Она отрицает свою болезнь, как и большинство здешних пациентов: их искаженная реальность кажется им нормой, а все, кто так не считает, – враги. Как правило, врагами назначаются самые близкие родственники, для которых искаженное сознание человека становится ежедневной проблемой и зачастую представляет опасность для жизни всей семьи.
– Ты очень красивая, – обиженно говорит закутанная в пододеяльник женщина-мумия в самом углу.
– Спасибо, – приветливо улыбаюсь я в ответ.
– Прямо светишься вся. Здесь никто обычно не светится. Наоборот. Смердят.
– Она на сносях, не видишь? – вступается за меня Аленушка.
– Сигареты принесла? – снова спрашивает Щербатый рот.
– Нет, – снова отвечаю я, пряча недоумение.
– Вот тут вещи твои, спортивный костюм, ночнушка, белье, полотенце, а тут – вода, конфеты, печенье… – смущаясь, говорю я матери и протягиваю пакет.
– Вот сама и жри! – огрызается мать, отталкивает пакет, он падает на пол, разрывается, и из него брызгают конфеты разноцветным салютом.
Тяжело приседая, я встаю на одно колено, собираю конфеты. Я на восьмом месяце беременности.

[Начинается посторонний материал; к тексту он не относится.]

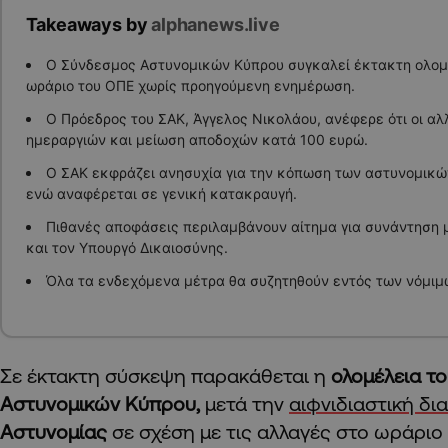
Takeaways by
alphanews.live
Ο Σύνδεσμος Αστυνομικών Κύπρου συγκαλεί έκτακτη ολομ
ωράριο του ΟΠΕ χωρίς προηγούμενη ενημέρωση.
Ο Πρόεδρος του ΣΑΚ, Άγγελος Νικολάου, ανέφερε ότι οι α
ημεραργιών και μείωση αποδοχών κατά 100 ευρώ.
Ο ΣΑΚ εκφράζει ανησυχία για την κόπωση των αστυνομικών
ενώ αναφέρεται σε γενική κατακραυγή.
Πιθανές αποφάσεις περιλαμβάνουν αίτημα για συνάντηση 
και τον Υπουργό Δικαιοσύνης.
Όλα τα ενδεχόμενα μέτρα θα συζητηθούν εντός των νόμιμ
Σε έκτακτη σύσκεψη παρακάθεται η
ολομέλεια τ
Αστυνομικών Κύπρου,
μετά την
αιφνιδιαστική δι
Αστυνομίας
σε σχέση με τις αλλαγές στο ωράρι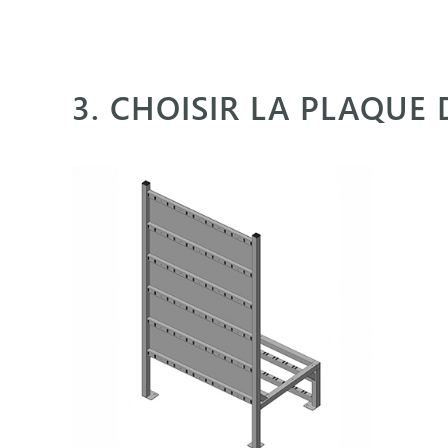
3. CHOISIR LA PLAQU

– Сигареты принесла? – Щербатый рот.
– Нет, – отвечаю я с раздражением.
В этот момент в палату входит импозантный врач в кипенно-белом халате со свитой из двух санитарок. Врач выглядит как суперзвезда из сериала про «Скорую помощь», он красив и загорел, под халатом – джинсы. Такой расслабленный врачебный кэжуал-стайл.
Я встаю с колен, здороваюсь.
Мать мгновенно преображается, надевает улыбку.
– Как дела, девочки? – громко и бодро спрашивает врач у всех сразу.